Life history interview conducted by Mike Dicianna.

September 2, 2014

Biography

Paul Edward Kopperman was born in 1945 in Barranquilla, Colombia, where his father had found work and his family had temporarily relocated. In 1953 the Koppermans returned to their native New York City where Kopperman attended Forest Hills High School and, later, Queens College.

Kopperman entered his undergraduate studies intending to be a veterinarian. During his sophomore year at Queens however, he took his first college history course, and by the time he was a junior he had switched majors. In 1966 Kopperman graduated with a B.A. in History and a minor in Biochemistry. He began his master's degree studies at Queens the following year, but later decided to transfer to the University of Illinois at Urbana-Champaign. In 1969, at Illinois, he completed his master's dissertation, "The Historiography of the Origins of the Spanish Armada." Keenly interested in British history, Kopperman focused on the Tudor-Stuart 16th and 17th centuries for his Ph.D. work, completing a biography, "Sir Robert Heath (1575-1649)," as his dissertation in 1972.

After finishing his doctoral work, Kopperman moved to Macquarie University in Sydney, Australia to lecture in British history. Two years later, in 1974, he returned to the United States and, during another stint at the University of Illinois, began researching General Edward Braddock's 1755 defeat at the Battle of Monongahela, which he later published as a book. During this time, between visiting professorships at Illinois, Kopperman returned to New York City to live with his mother and work in a factory. In the Fall of 1978, Kopperman found a permanent institutional home when he was hired as an assistant professor of history at Oregon State University.

Once arrived at OSU, Kopperman began reaching out to the local Jewish community. Most notably, in 1980 he became the advisor for Hillel, a national Jewish student society, and remained active in this capacity until 2001.

In the mid-1980s Corvallis experienced a number of incidents of hostility toward the area's Jews, including distribution of anti-Semitic and neo-Nazi literature and, in 1985, broadcast of a public television program that included a sympathetic interview with leaders of hate groups. Kopperman joined with others in the community by speaking out against the incidents. It was in this context that Graham Spanier, OSU Provost and the son of a Holocaust survivor, decided to take advantage of a 1979 Congressional act that devoted a week each spring to Holocaust remembrance.
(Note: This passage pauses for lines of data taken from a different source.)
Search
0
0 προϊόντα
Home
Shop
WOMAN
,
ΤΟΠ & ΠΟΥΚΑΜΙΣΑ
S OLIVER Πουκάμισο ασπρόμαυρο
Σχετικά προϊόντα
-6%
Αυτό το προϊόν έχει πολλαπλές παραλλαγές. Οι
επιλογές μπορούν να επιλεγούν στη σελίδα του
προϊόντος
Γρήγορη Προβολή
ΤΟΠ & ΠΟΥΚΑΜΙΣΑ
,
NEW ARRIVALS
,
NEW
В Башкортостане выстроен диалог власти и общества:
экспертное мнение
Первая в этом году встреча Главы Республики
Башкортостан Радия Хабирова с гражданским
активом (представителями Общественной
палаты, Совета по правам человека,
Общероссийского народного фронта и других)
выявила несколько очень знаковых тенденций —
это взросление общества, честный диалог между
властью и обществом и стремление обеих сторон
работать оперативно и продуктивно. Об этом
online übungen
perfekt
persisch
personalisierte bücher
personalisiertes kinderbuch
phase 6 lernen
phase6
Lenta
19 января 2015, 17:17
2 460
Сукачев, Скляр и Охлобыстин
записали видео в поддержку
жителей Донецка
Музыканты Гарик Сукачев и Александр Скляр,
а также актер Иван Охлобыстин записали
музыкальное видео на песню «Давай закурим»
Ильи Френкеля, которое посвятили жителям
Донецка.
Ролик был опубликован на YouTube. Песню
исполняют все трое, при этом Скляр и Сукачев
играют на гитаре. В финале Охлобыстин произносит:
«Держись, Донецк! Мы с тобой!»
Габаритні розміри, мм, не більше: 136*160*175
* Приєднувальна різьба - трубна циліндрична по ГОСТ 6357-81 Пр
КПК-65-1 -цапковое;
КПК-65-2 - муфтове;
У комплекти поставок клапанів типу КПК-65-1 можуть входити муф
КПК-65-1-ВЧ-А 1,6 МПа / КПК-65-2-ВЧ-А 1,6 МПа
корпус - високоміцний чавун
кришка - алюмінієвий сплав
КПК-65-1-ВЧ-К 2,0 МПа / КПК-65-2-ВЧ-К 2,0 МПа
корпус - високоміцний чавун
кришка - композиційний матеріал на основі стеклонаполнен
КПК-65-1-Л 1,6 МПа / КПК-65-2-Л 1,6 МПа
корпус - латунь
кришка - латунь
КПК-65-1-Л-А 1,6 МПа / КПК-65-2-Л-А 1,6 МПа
In 1986 Spanier asked Miriam Orzech, director of the university's Educational Opportunities Program, to assist him with the planning of a Holocaust Remembrance Week. Kopperman was invited to join the committee that Orzech subsequently put together and, in April 1987, OSU held its first Remembrance Week. The event has taken place annually ever since, with Kopperman continuing his yearly involvement. In 1993 Orzech retired from the Holocaust Committee and Kopperman filled her seat as program director, a position that he continues to hold.

Kopperman was promoted to professor in 1990, and continues to teach in OSU's School of History, Philosophy and Religion. For fifteen years the advisor of the OSU History Club, he currently advises the Religious Studies Club and teaches the interdisciplinary course "Why War?" as well as two online courses. He is also working on a new book, studying health and sickness in the 18th century British Army.